::: SOURCE MATERIAL :::

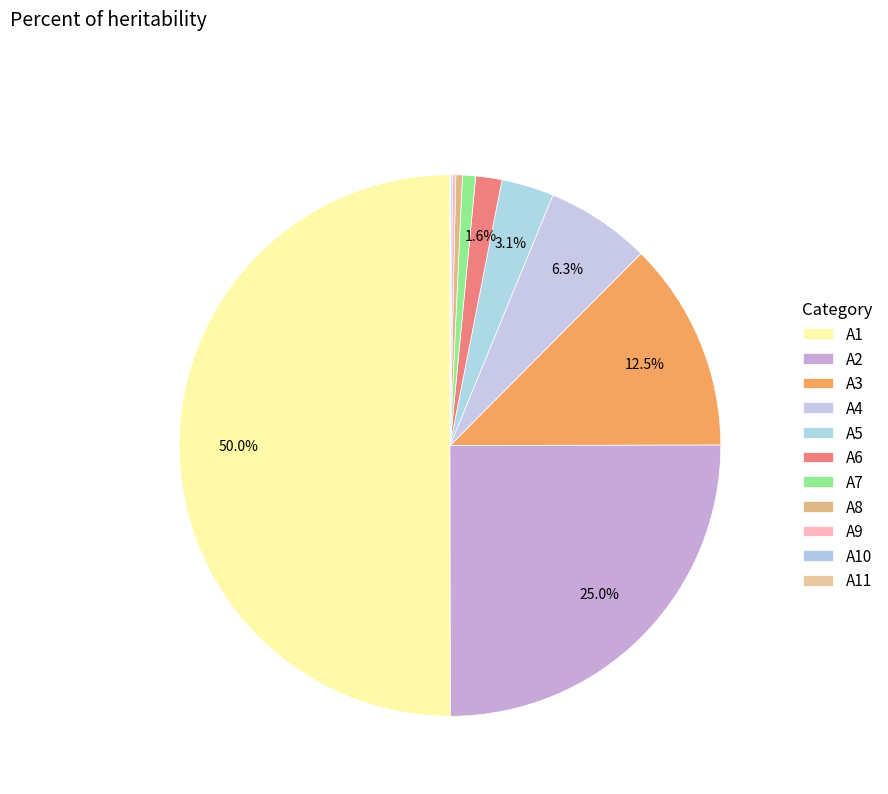

To the nearest percent, what percentage of the pie is A5?

3%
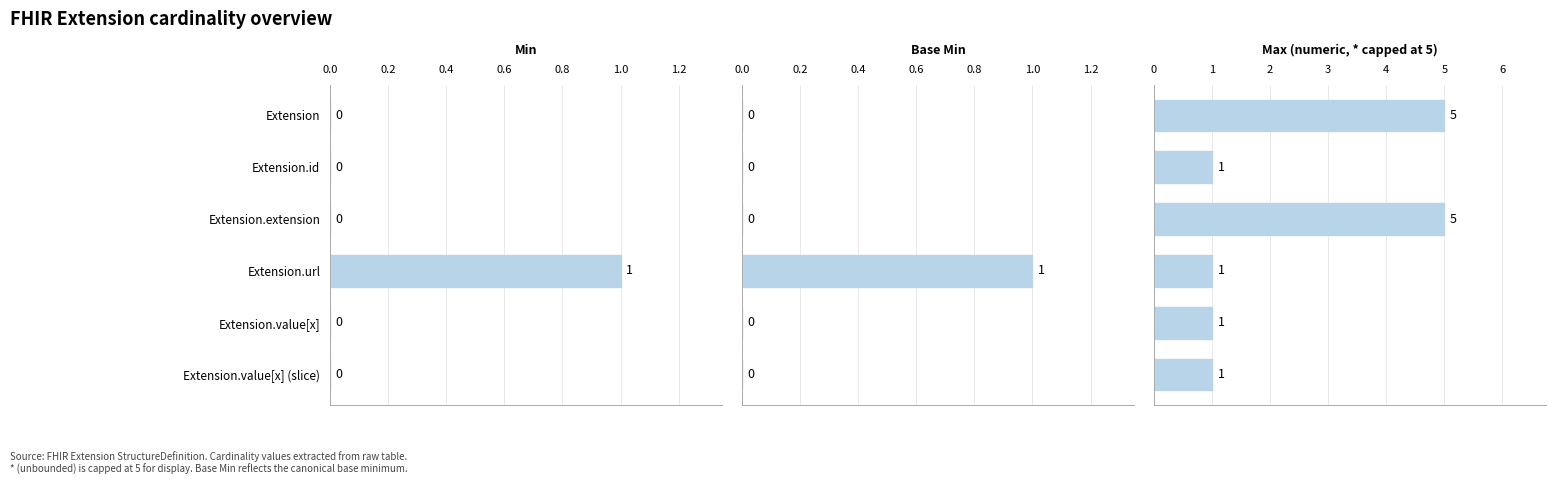

Reading right to left, transcribe all the data shown in this chart.

Min: 0	0	1	0	0	0
Base Min: 0	0	1	0	0	0
Max (numeric, * capped at 5): 1	1	1	5	1	5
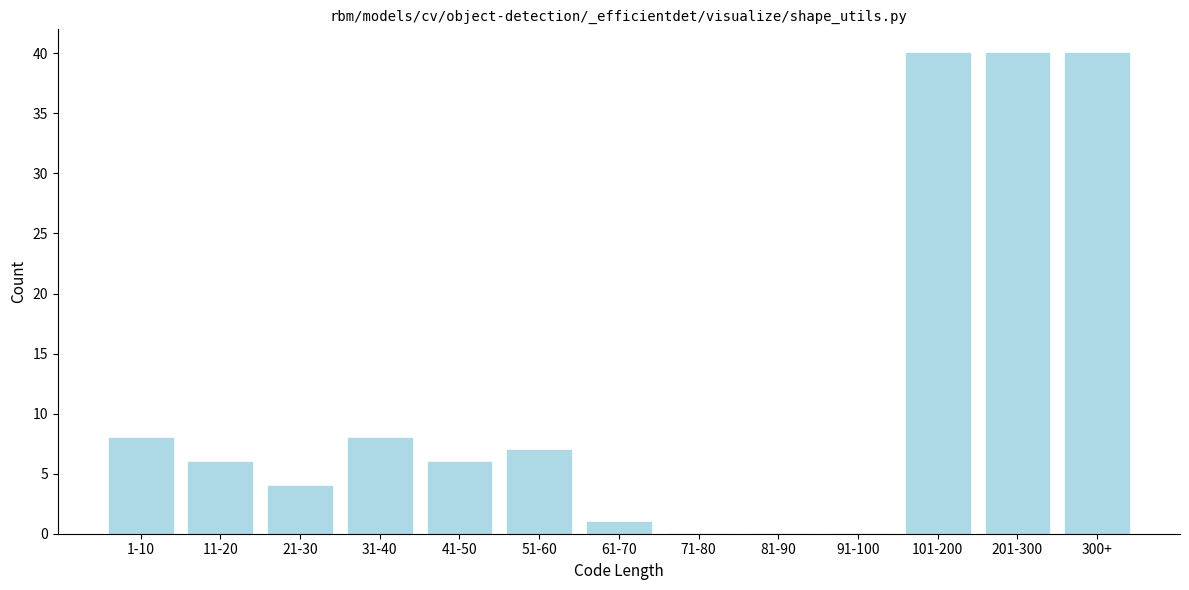

Reading left to right, extract all data points from this chart.

1-10=8	11-20=6	21-30=4	31-40=8	41-50=6	51-60=7	61-70=1	71-80=0	81-90=0	91-100=0	101-200=40	201-300=40	300+=40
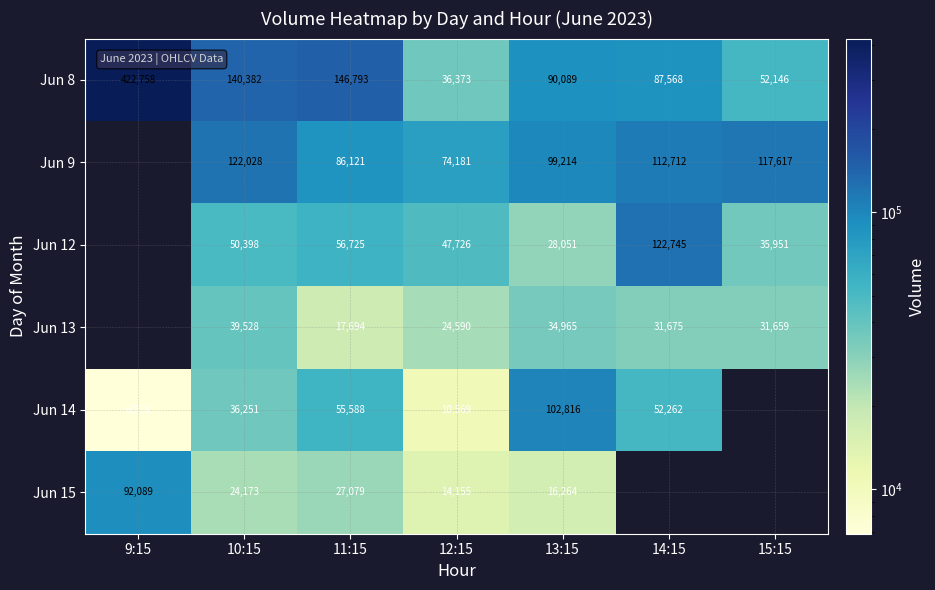

Read the Jun 8 value at 15:15, to the nearest 50.

52150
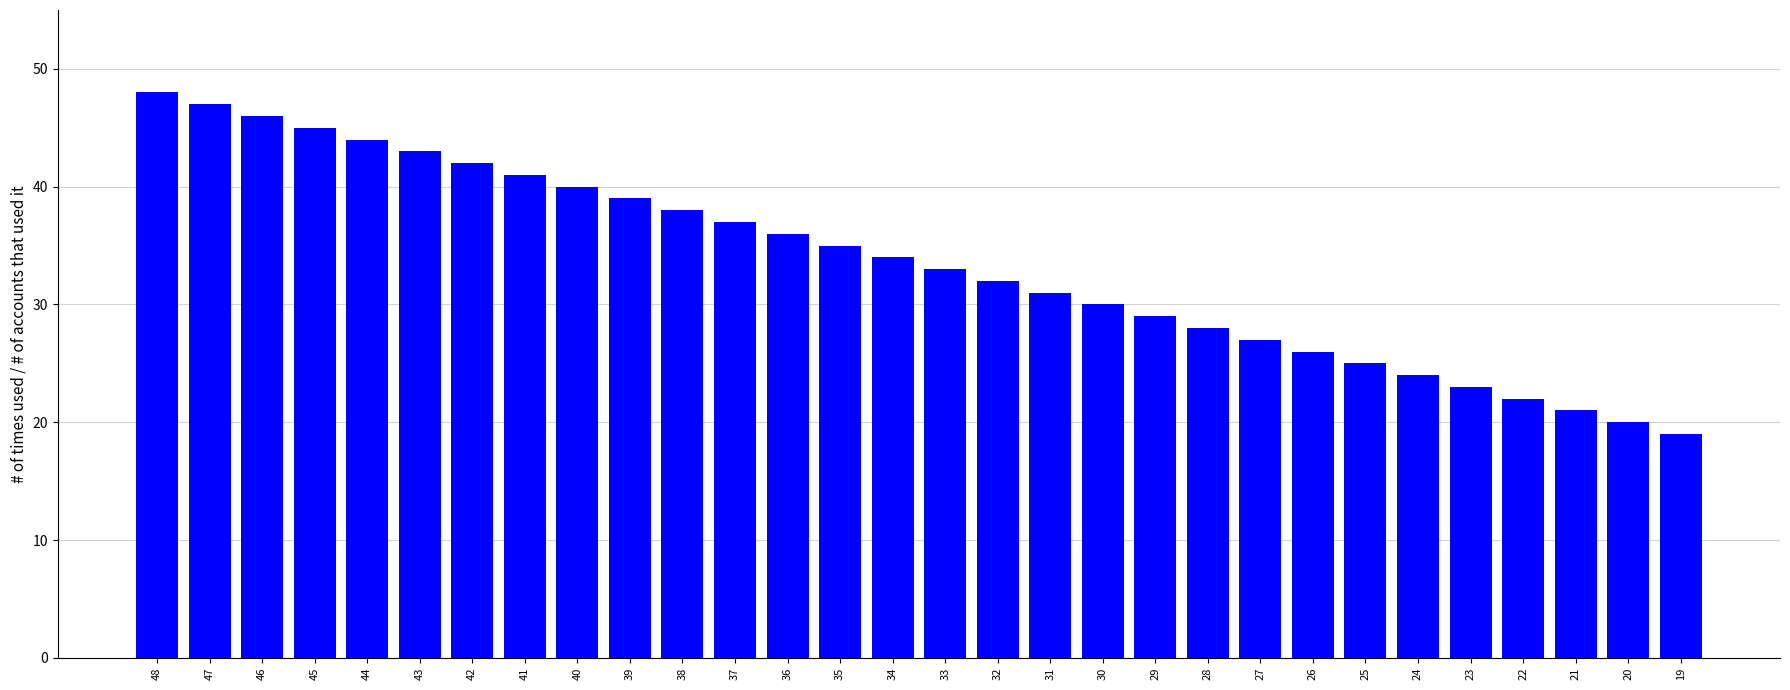

Reading right to left, what are all the values shown in this chart?

19	20	21	22	23	24	25	26	27	28	29	30	31	32	33	34	35	36	37	38	39	40	41	42	43	44	45	46	47	48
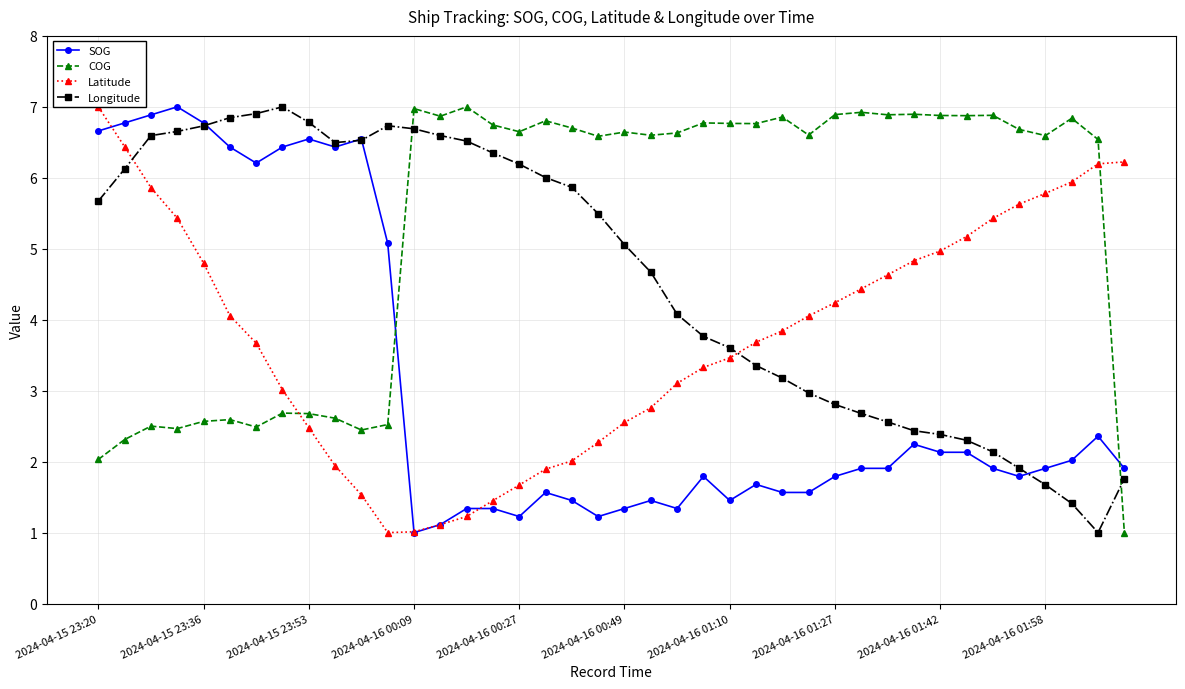

What is the spread (max minus min) of values at 33?

4.7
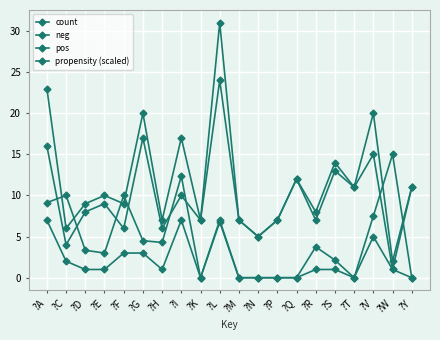

The pos series shows 0.0 at ?T. True or false?

True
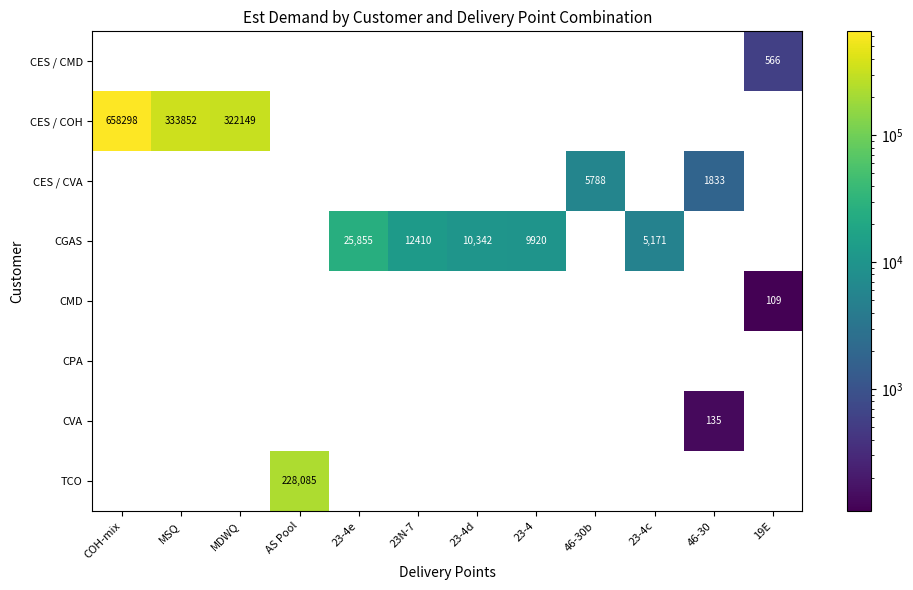

How many categories are shown in the chart?

12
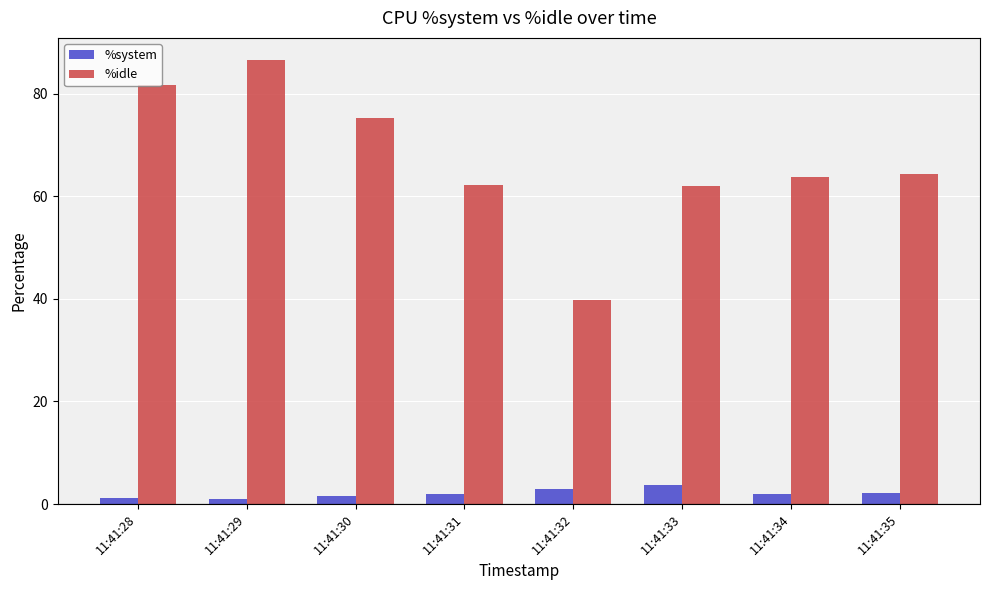

The %idle series shows 86.5 at 11:41:29. True or false?

True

:::

■ WHAT NEEDS TO BE DONE ■
Render all of the material above as a JSON list of strings, with one string for each line and blank lines left out. Omit the pictures from the answer.

■ REPLY ■
[
  "To the nearest percent, what percentage of the pie is A5?",
  "3%",
  "Reading right to left, transcribe all the data shown in this chart.",
  "Min: 0\t0\t1\t0\t0\t0",
  "Base Min: 0\t0\t1\t0\t0\t0",
  "Max (numeric, * capped at 5): 1\t1\t1\t5\t1\t5",
  "Reading left to right, extract all data points from this chart.",
  "1-10=8\t11-20=6\t21-30=4\t31-40=8\t41-50=6\t51-60=7\t61-70=1\t71-80=0\t81-90=0\t91-100=0\t101-200=40\t201-300=40\t300+=40",
  "Read the Jun 8 value at 15:15, to the nearest 50.",
  "52150",
  "Reading right to left, what are all the values shown in this chart?",
  "19\t20\t21\t22\t23\t24\t25\t26\t27\t28\t29\t30\t31\t32\t33\t34\t35\t36\t37\t38\t39\t40\t41\t42\t43\t44\t45\t46\t47\t48",
  "What is the spread (max minus min) of values at 33?",
  "4.7",
  "The pos series shows 0.0 at ?T. True or false?",
  "True",
  "How many categories are shown in the chart?",
  "12",
  "The %idle series shows 86.5 at 11:41:29. True or false?",
  "True"
]